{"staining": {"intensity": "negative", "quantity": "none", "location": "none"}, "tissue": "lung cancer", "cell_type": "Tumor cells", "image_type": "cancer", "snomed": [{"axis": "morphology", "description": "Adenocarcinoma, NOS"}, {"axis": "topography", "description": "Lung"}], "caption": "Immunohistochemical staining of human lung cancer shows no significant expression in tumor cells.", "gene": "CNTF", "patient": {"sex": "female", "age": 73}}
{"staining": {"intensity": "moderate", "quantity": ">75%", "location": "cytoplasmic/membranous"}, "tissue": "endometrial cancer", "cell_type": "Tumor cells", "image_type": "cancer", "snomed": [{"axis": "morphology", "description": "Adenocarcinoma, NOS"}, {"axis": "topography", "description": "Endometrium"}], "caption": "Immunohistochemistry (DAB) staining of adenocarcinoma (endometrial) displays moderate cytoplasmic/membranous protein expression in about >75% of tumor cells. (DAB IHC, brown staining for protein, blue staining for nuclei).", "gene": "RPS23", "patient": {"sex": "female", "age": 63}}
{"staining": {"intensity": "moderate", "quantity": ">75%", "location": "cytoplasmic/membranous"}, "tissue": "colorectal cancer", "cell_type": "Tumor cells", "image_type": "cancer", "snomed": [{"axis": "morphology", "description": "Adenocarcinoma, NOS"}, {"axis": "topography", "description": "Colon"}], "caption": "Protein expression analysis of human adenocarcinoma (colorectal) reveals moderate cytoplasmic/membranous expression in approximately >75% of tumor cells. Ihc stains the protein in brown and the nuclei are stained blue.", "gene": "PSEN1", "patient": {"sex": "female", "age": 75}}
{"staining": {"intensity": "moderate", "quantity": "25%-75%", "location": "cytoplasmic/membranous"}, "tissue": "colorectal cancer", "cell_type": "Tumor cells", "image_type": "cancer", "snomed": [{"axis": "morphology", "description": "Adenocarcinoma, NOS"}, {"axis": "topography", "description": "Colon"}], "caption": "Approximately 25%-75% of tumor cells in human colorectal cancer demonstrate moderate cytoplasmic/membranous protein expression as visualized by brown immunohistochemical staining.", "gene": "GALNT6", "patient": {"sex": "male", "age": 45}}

Exercise instructions>
Beginning with the line containing "(DAB) staining of" and ending with the line containing "expression analysis of", extract those lines exactly from the listing above, and only those.

Answer box>
{"staining": {"intensity": "moderate", "quantity": ">75%", "location": "cytoplasmic/membranous"}, "tissue": "endometrial cancer", "cell_type": "Tumor cells", "image_type": "cancer", "snomed": [{"axis": "morphology", "description": "Adenocarcinoma, NOS"}, {"axis": "topography", "description": "Endometrium"}], "caption": "Immunohistochemistry (DAB) staining of adenocarcinoma (endometrial) displays moderate cytoplasmic/membranous protein expression in about >75% of tumor cells. (DAB IHC, brown staining for protein, blue staining for nuclei).", "gene": "RPS23", "patient": {"sex": "female", "age": 63}}
{"staining": {"intensity": "moderate", "quantity": ">75%", "location": "cytoplasmic/membranous"}, "tissue": "colorectal cancer", "cell_type": "Tumor cells", "image_type": "cancer", "snomed": [{"axis": "morphology", "description": "Adenocarcinoma, NOS"}, {"axis": "topography", "description": "Colon"}], "caption": "Protein expression analysis of human adenocarcinoma (colorectal) reveals moderate cytoplasmic/membranous expression in approximately >75% of tumor cells. Ihc stains the protein in brown and the nuclei are stained blue.", "gene": "PSEN1", "patient": {"sex": "female", "age": 75}}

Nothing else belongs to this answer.